> SELECTED EXCERPT:
What computer models can teach us about how the brain creates behavior. Our ongoing coverage of SfN 2017
My sister had an elderly cat named Merlin, who periodically used to wail around 4:30 am until we came downstairs. He wasn’t hungry, he didn’t want to snuggle, and he didn’t want to go outside. I have always been curious about the trigger for this abnormal behavior and whether it was learned or instinctual, so I was intrigued to hear how scientists are using sophisticated tools to decipher the silent language of mouse behavior.
At a Charles River luncheon that coincided with the Society for Neuroscience meeting in Washington, DC, Sandeep Robert Datta, an assistant professor of neuroscience at Harvard Medical School, described how his lab has combined 3D imaging and machine learning to reveal that mouse behavior is a series of reused and stereotyped modules—which they refer to as syllables—with defined transition probabilities. His computational analysis not only provides a way to study the language of normal animal behavior, it can also be a tool to study the effects of drugs and disease mutations, which I’ll discuss shortly.
Unlike early 20th century biologists Nikolaas Tinbergen and Konrad Lorenz, who shared a Nobel Prize for painstakingly studying animal behavior in their natural environment, Datta’s lab is leveraging state-of-the-art technology to objectify mice interaction and to understand how the brain creates behavior.

(Records from a data source)
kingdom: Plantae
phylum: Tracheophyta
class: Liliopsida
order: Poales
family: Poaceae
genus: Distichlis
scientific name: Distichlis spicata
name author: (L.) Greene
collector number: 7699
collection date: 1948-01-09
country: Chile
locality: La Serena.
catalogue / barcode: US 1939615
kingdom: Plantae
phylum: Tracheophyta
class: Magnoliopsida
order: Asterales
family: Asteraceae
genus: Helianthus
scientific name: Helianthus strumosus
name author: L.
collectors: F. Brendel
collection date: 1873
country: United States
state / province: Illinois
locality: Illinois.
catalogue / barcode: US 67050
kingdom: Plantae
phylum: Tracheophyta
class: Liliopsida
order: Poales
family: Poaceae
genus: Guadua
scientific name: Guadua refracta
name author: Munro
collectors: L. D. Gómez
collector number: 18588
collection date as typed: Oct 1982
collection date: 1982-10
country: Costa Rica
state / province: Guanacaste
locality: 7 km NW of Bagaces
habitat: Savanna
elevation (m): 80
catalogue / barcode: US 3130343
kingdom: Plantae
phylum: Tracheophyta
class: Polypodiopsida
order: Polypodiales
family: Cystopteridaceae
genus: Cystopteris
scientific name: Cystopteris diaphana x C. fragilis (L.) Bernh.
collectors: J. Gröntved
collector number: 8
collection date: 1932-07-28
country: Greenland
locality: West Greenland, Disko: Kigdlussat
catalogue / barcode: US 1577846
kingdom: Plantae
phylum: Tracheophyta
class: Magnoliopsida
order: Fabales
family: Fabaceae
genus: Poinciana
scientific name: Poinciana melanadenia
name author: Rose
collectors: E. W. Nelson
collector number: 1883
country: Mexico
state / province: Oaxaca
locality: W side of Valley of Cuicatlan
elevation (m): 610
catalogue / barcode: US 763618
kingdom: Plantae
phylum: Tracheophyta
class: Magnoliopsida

> ACTIVITY: In the article on mouse behavior, what does Datta's lab call the reused, stereotyped modules that make up mouse behavior?

> RESULT OF THE TASK: Syllables.